Siguiendo la gran tradición de editores que participaban en la vida pública del siglo XIX -como Horace Greeley, Charles Dana, William Cullen Bryant y Joseph Pulitzer- Hearst adoptó el papel de tribuno del pueblo. Durante las primeras décadas del siglo XX, a medida que iban desapareciendo los grandes señores de la prensa, les fué reemplazando una nueva camada de editores que, como Adolpf S. Ochs, del New York Times, reuhían toda publicidad personal y se cuidaban de que sus nombres aparecieran única y exclusivamente en las cabeceras de sus periódicos, pero Hearst utilizó el poder de los medios de comunicación para marcar la agenda política del país, primero escarbando en la intimidad de las personas, después persiguiendo a los monopolios, y, más tarde, con más de setenta años, como opositor al New Deal y acérrimo anticomunista. Él decidía los temas, marcaba el tono y revisaba todos los editoriales de sus periódicos; escribía personalmente los más importantes y los publicaba bien visibles en la primera página; apoyaba a ciertos candidatos a cargos públicos y los criticaba cuando incumplían sus promesas; hacía aparecer su nombre ensalzado en sus revistas, sus noticiarios, sus emisoras de radio; proclamaba con orgullo que, mientras los otros periodicos se limitaban a plasmar las noticias, los suyos las «creaban».

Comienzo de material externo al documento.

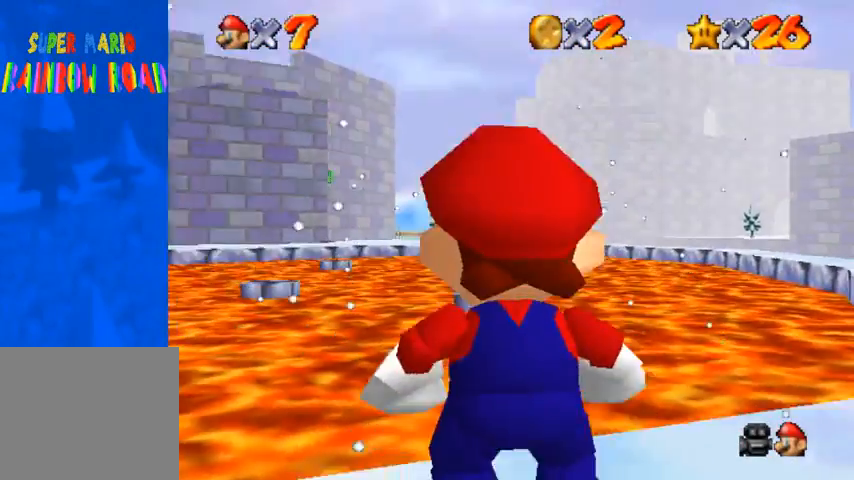
{"buttons": [], "left_stick": "center", "right_stick": "center", "events": [[67, "right_stick", "center"]]}
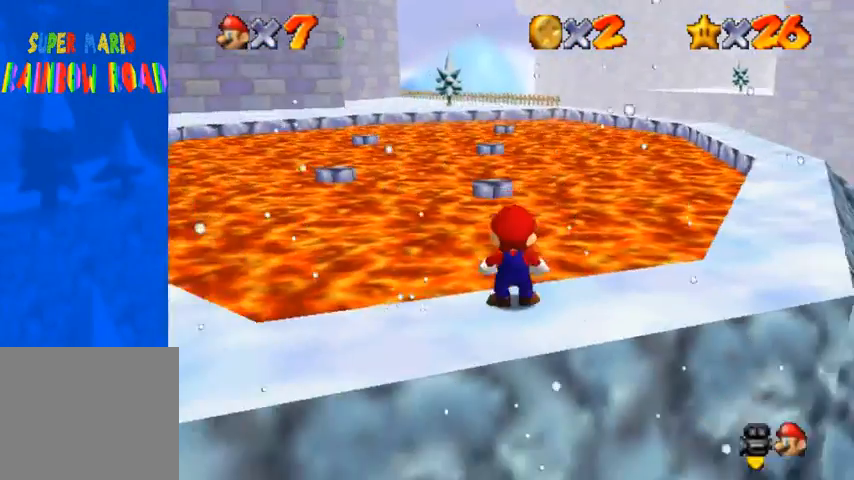
{"buttons": [], "left_stick": "center", "right_stick": "center", "events": [[100, "CROSS", "down"], [167, "left_stick", "down"], [233, "CROSS", "up"], [233, "left_stick", "down-left"], [433, "left_stick", "center"]]}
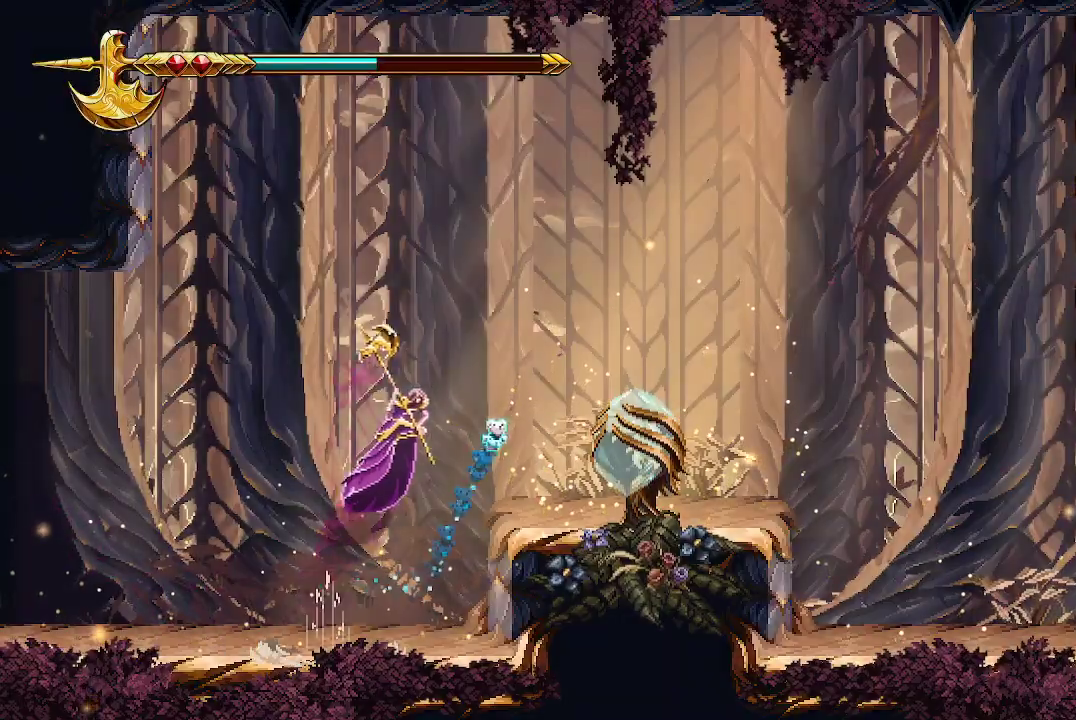
Gameplay with a controller (Xbox layout); each line is a JSON object with the inputs held at the frame after it. "events" lists button and stick changes between this image and that frame as [ms after this image, input, new state], when the widget could be followed in between.
{"buttons": ["X"], "left_stick": "center", "right_stick": "center", "events": [[33, "A", "up"], [233, "X", "down"], [300, "X", "up"], [367, "X", "down"], [367, "left_stick", "center"]]}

No he pretendido escribir una biografía de William Randolph Hearst, sinó utilizarlo como eje a partir del cual analizar las relaciones entre la cultura y la política en el siglo XX. Sólo cuando empecé a investigar me dí cuenta de que la historia de William Randolph Hearst todavía estaba por contarse. Existen algunas buenas biografías de los años cincuenta y sesenta, pero ninguno de sus autores pudo consultar los bastos archivos que han salido a la luz desde entonces. Yo tuve la posibilidad de partir de cero, eludir la información anecdótica en la que mis predecesores tuvieron que confiar y basar mi estudio en los cientos de miles de cartas, telegramas, apuntes, transcripciones de mensajes telefónicos, artículos y editoriales que Hearst escribió -y le escribieron- o que trataron sobre él.
Empecé en la Bancroft Library de Berkeley (California), que poseía una gran cantidad de la correspondencia de los Hearst desde los años sesenta del siglo XIX, cuando la madre de Hearst, Phoebe, llegó a San Francisco desde Missouri con su marido, el minero millonario y futuro senador de Estados Unidos George Hearst. Consulté las decenas de colecciones de manuscritos dispersas por todo el país: los documentos de todos los presidentes, desde William McKinley hasta Franklin Delano Roosevelt; los de los editores, amigos, consejeros y adversarios políticos de Hearst, y los de la arquitecta Sant Simeon, Julia Morgan. En el Hearst Sant Simeon Historical Monument, tuve acceso a un extenso e inédito archivo de historia oral que contenía decenas de entrevistas con amigos, familiares, sirvientes y socios empresariales. Al final de mi investigación, pude resolver algunas dudas consultando documentos privados y empresariales acumulados en un almacén del Bronx desde principios de los años veinte y en un barracón de uno de los ranchos de la Hearst Corporation de San Simeon.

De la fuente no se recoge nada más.